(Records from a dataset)
[Start of section]

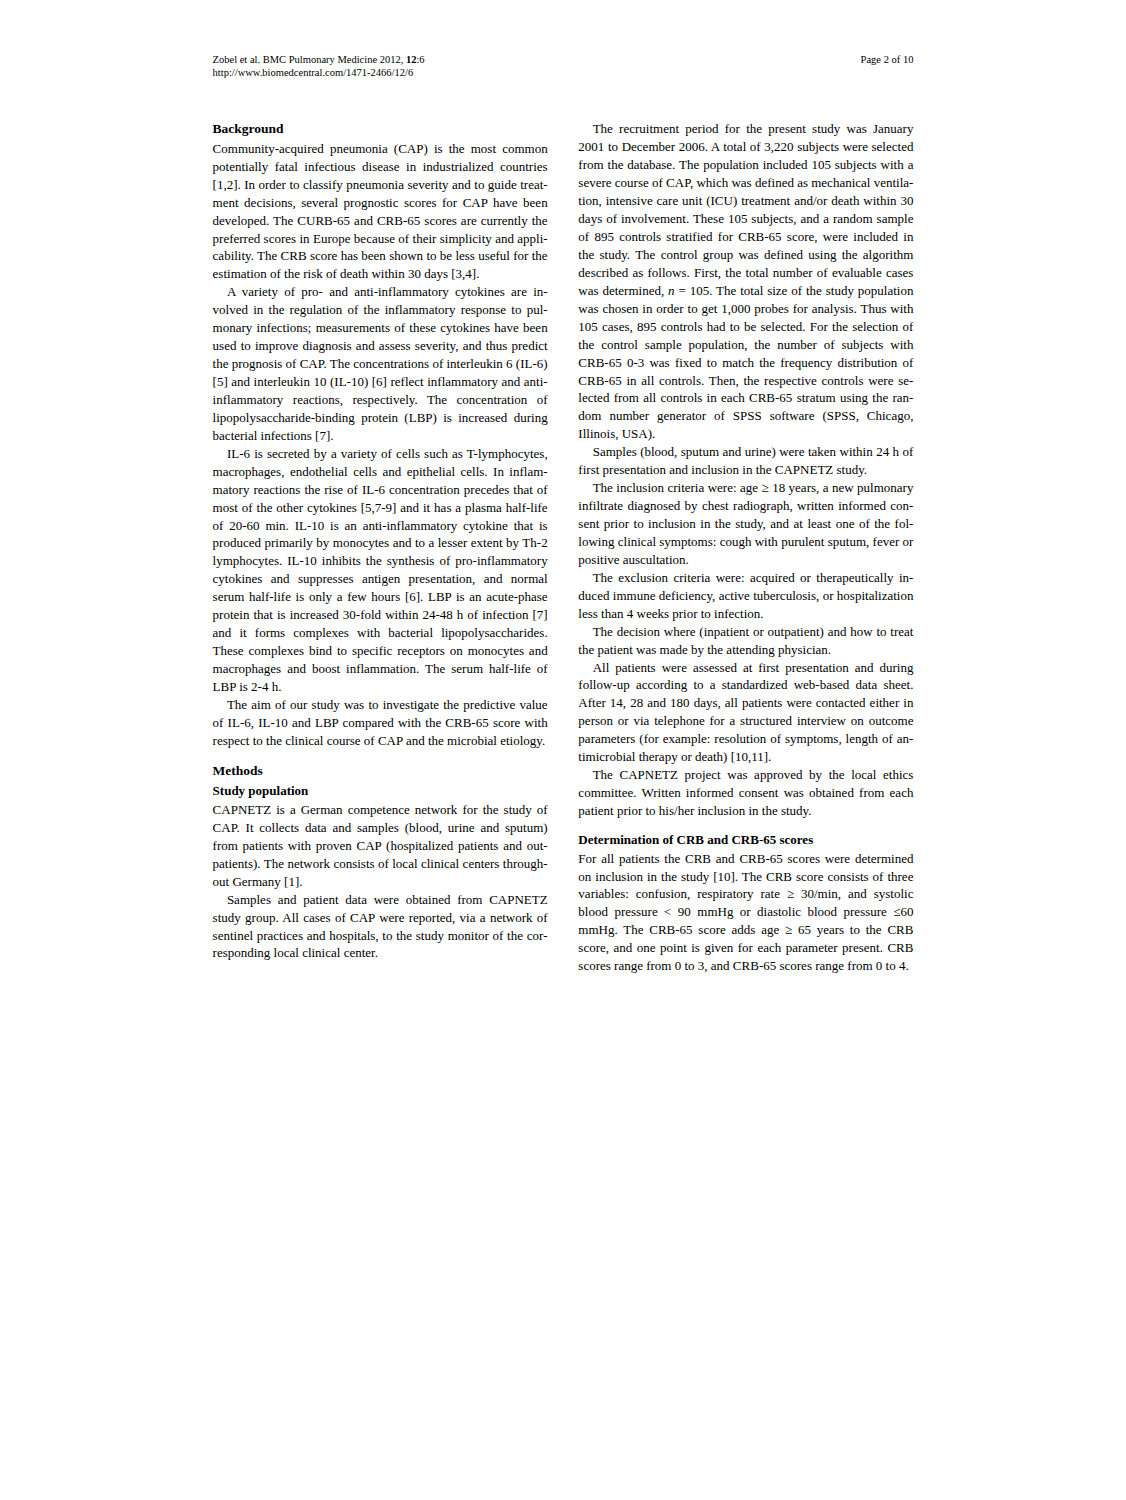Zobel et al. BMC Pulmonary Medicine 2012, 12:6
http://www.biomedcentral.com/1471-2466/12/6
Page 2 of 10
Background
Community-acquired pneumonia (CAP) is the most common potentially fatal infectious disease in industrialized countries [1,2]. In order to classify pneumonia severity and to guide treatment decisions, several prognostic scores for CAP have been developed. The CURB-65 and CRB-65 scores are currently the preferred scores in Europe because of their simplicity and applicability. The CRB score has been shown to be less useful for the estimation of the risk of death within 30 days [3,4].
A variety of pro- and anti-inflammatory cytokines are involved in the regulation of the inflammatory response to pulmonary infections; measurements of these cytokines have been used to improve diagnosis and assess severity, and thus predict the prognosis of CAP. The concentrations of interleukin 6 (IL-6) [5] and interleukin 10 (IL-10) [6] reflect inflammatory and anti-inflammatory reactions, respectively. The concentration of lipopolysaccharide-binding protein (LBP) is increased during bacterial infections [7].
IL-6 is secreted by a variety of cells such as T-lymphocytes, macrophages, endothelial cells and epithelial cells. In inflammatory reactions the rise of IL-6 concentration precedes that of most of the other cytokines [5,7-9] and it has a plasma half-life of 20-60 min. IL-10 is an anti-inflammatory cytokine that is produced primarily by monocytes and to a lesser extent by Th-2 lymphocytes. IL-10 inhibits the synthesis of pro-inflammatory cytokines and suppresses antigen presentation, and normal serum half-life is only a few hours [6]. LBP is an acute-phase protein that is increased 30-fold within 24-48 h of infection [7] and it forms complexes with bacterial lipopolysaccharides. These complexes bind to specific receptors on monocytes and macrophages and boost inflammation. The serum half-life of LBP is 2-4 h.
The aim of our study was to investigate the predictive value of IL-6, IL-10 and LBP compared with the CRB-65 score with respect to the clinical course of CAP and the microbial etiology.
Methods
Study population
CAPNETZ is a German competence network for the study of CAP. It collects data and samples (blood, urine and sputum) from patients with proven CAP (hospitalized patients and outpatients). The network consists of local clinical centers throughout Germany [1].
Samples and patient data were obtained from CAPNETZ study group. All cases of CAP were reported, via a network of sentinel practices and hospitals, to the study monitor of the corresponding local clinical center.
The recruitment period for the present study was January 2001 to December 2006. A total of 3,220 subjects were selected from the database. The population included 105 subjects with a severe course of CAP, which was defined as mechanical ventilation, intensive care unit (ICU) treatment and/or death within 30 days of involvement. These 105 subjects, and a random sample of 895 controls stratified for CRB-65 score, were included in the study. The control group was defined using the algorithm described as follows. First, the total number of evaluable cases was determined, n = 105. The total size of the study population was chosen in order to get 1,000 probes for analysis. Thus with 105 cases, 895 controls had to be selected. For the selection of the control sample population, the number of subjects with CRB-65 0-3 was fixed to match the frequency distribution of CRB-65 in all controls. Then, the respective controls were selected from all controls in each CRB-65 stratum using the random number generator of SPSS software (SPSS, Chicago, Illinois, USA).
Samples (blood, sputum and urine) were taken within 24 h of first presentation and inclusion in the CAPNETZ study.
The inclusion criteria were: age ≥ 18 years, a new pulmonary infiltrate diagnosed by chest radiograph, written informed consent prior to inclusion in the study, and at least one of the following clinical symptoms: cough with purulent sputum, fever or positive auscultation.
The exclusion criteria were: acquired or therapeutically induced immune deficiency, active tuberculosis, or hospitalization less than 4 weeks prior to infection.
The decision where (inpatient or outpatient) and how to treat the patient was made by the attending physician.
All patients were assessed at first presentation and during follow-up according to a standardized web-based data sheet. After 14, 28 and 180 days, all patients were contacted either in person or via telephone for a structured interview on outcome parameters (for example: resolution of symptoms, length of antimicrobial therapy or death) [10,11].
The CAPNETZ project was approved by the local ethics committee. Written informed consent was obtained from each patient prior to his/her inclusion in the study.
Determination of CRB and CRB-65 scores
For all patients the CRB and CRB-65 scores were determined on inclusion in the study [10]. The CRB score consists of three variables: confusion, respiratory rate ≥ 30/min, and systolic blood pressure < 90 mmHg or diastolic blood pressure ≤60 mmHg. The CRB-65 score adds age ≥ 65 years to the CRB score, and one point is given for each parameter present. CRB scores range from 0 to 3, and CRB-65 scores range from 0 to 4.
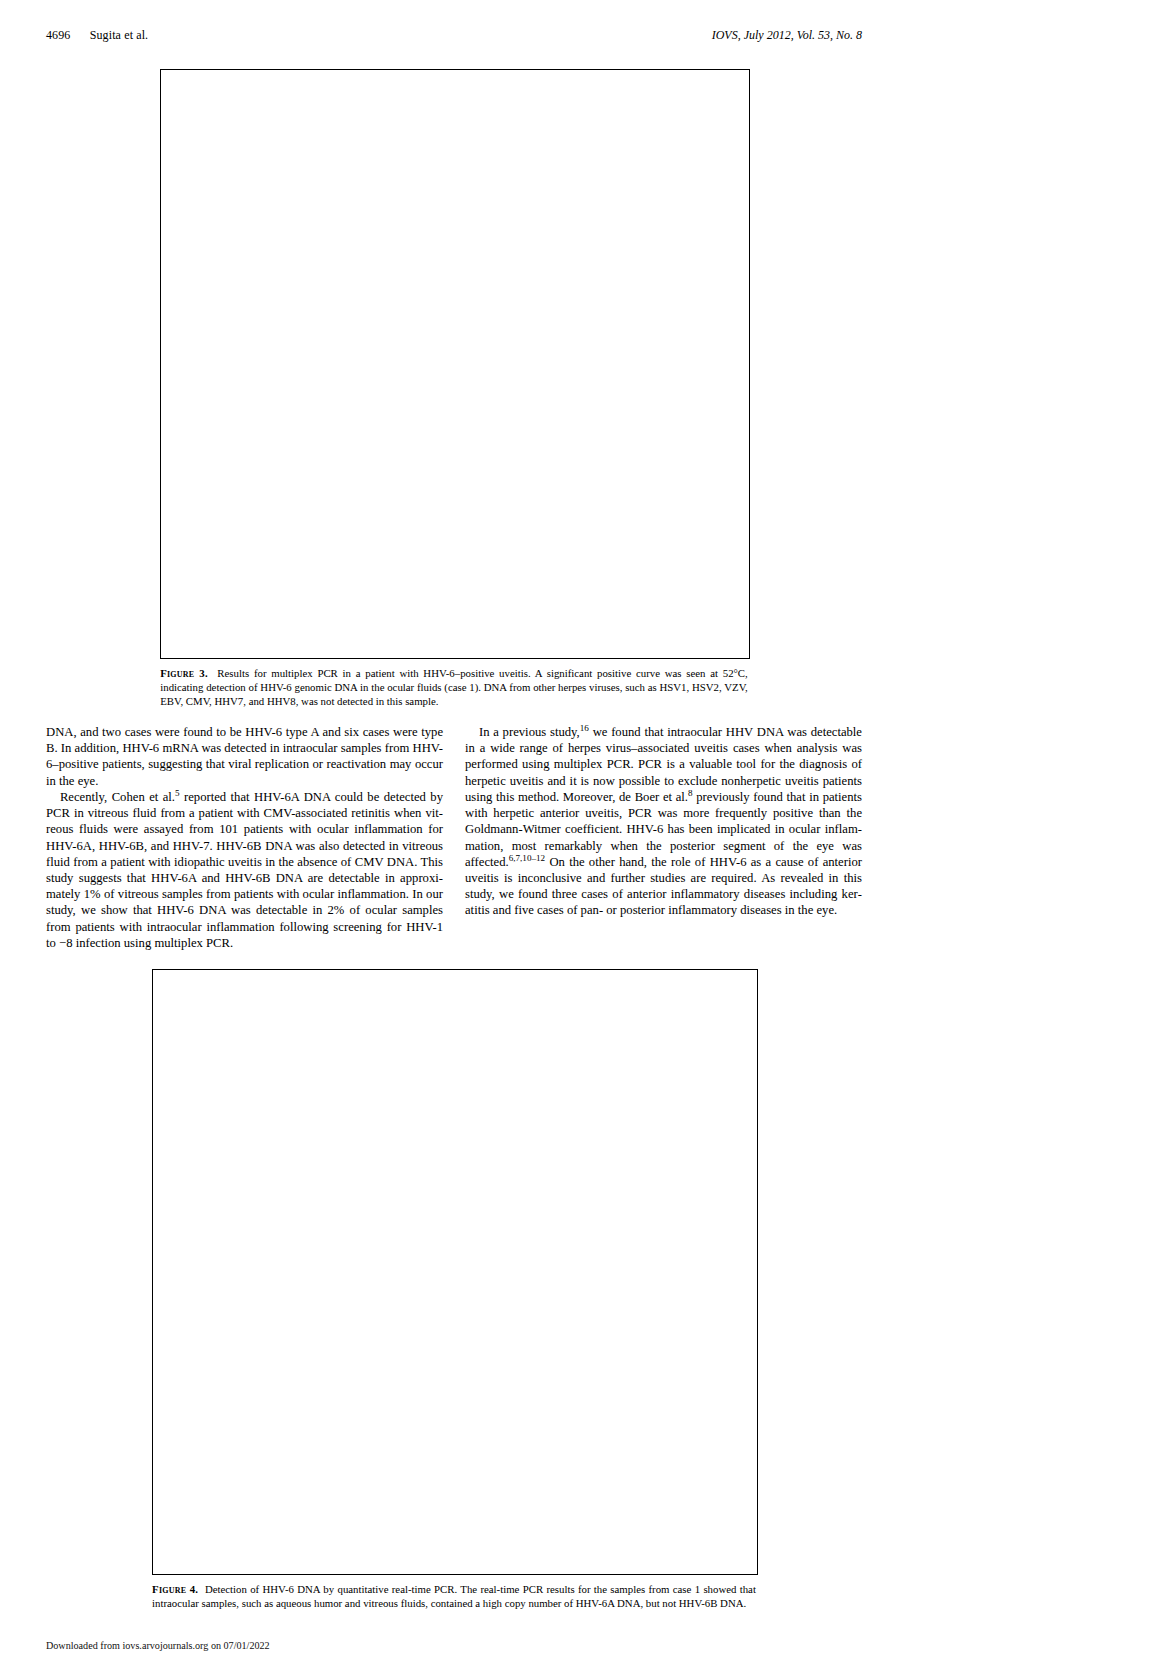4696 Sugita et al.
IOVS, July 2012, Vol. 53, No. 8
Figure 3. Results for multiplex PCR in a patient with HHV-6–positive uveitis. A significant positive curve was seen at 52°C, indicating detection of HHV-6 genomic DNA in the ocular fluids (case 1). DNA from other herpes viruses, such as HSV1, HSV2, VZV, EBV, CMV, HHV7, and HHV8, was not detected in this sample.
DNA, and two cases were found to be HHV-6 type A and six cases were type B. In addition, HHV-6 mRNA was detected in intraocular samples from HHV-6–positive patients, suggesting that viral replication or reactivation may occur in the eye.
Recently, Cohen et al.5 reported that HHV-6A DNA could be detected by PCR in vitreous fluid from a patient with CMV-associated retinitis when vitreous fluids were assayed from 101 patients with ocular inflammation for HHV-6A, HHV-6B, and HHV-7. HHV-6B DNA was also detected in vitreous fluid from a patient with idiopathic uveitis in the absence of CMV DNA. This study suggests that HHV-6A and HHV-6B DNA are detectable in approximately 1% of vitreous samples from patients with ocular inflammation. In our study, we show that HHV-6 DNA was detectable in 2% of ocular samples from patients with intraocular inflammation following screening for HHV-1 to −8 infection using multiplex PCR.
In a previous study,16 we found that intraocular HHV DNA was detectable in a wide range of herpes virus–associated uveitis cases when analysis was performed using multiplex PCR. PCR is a valuable tool for the diagnosis of herpetic uveitis and it is now possible to exclude nonherpetic uveitis patients using this method. Moreover, de Boer et al.8 previously found that in patients with herpetic anterior uveitis, PCR was more frequently positive than the Goldmann-Witmer coefficient. HHV-6 has been implicated in ocular inflammation, most remarkably when the posterior segment of the eye was affected.6,7,10–12 On the other hand, the role of HHV-6 as a cause of anterior uveitis is inconclusive and further studies are required. As revealed in this study, we found three cases of anterior inflammatory diseases including keratitis and five cases of pan- or posterior inflammatory diseases in the eye.
Figure 4. Detection of HHV-6 DNA by quantitative real-time PCR. The real-time PCR results for the samples from case 1 showed that intraocular samples, such as aqueous humor and vitreous fluids, contained a high copy number of HHV-6A DNA, but not HHV-6B DNA.
Downloaded from iovs.arvojournals.org on 07/01/2022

[End of section]

Return word for word the lines from the beginning of the entries through the line that contains "A variety of pro- and", both ends included, but no pictures.

• **EXERCISE RESULT**
Zobel et al. BMC Pulmonary Medicine 2012, 12:6
http://www.biomedcentral.com/1471-2466/12/6
Page 2 of 10
Background
Community-acquired pneumonia (CAP) is the most common potentially fatal infectious disease in industrialized countries [1,2]. In order to classify pneumonia severity and to guide treatment decisions, several prognostic scores for CAP have been developed. The CURB-65 and CRB-65 scores are currently the preferred scores in Europe because of their simplicity and applicability. The CRB score has been shown to be less useful for the estimation of the risk of death within 30 days [3,4].
A variety of pro- and anti-inflammatory cytokines are involved in the regulation of the inflammatory response to pulmonary infections; measurements of these cytokines have been used to improve diagnosis and assess severity, and thus predict the prognosis of CAP. The concentrations of interleukin 6 (IL-6) [5] and interleukin 10 (IL-10) [6] reflect inflammatory and anti-inflammatory reactions, respectively. The concentration of lipopolysaccharide-binding protein (LBP) is increased during bacterial infections [7].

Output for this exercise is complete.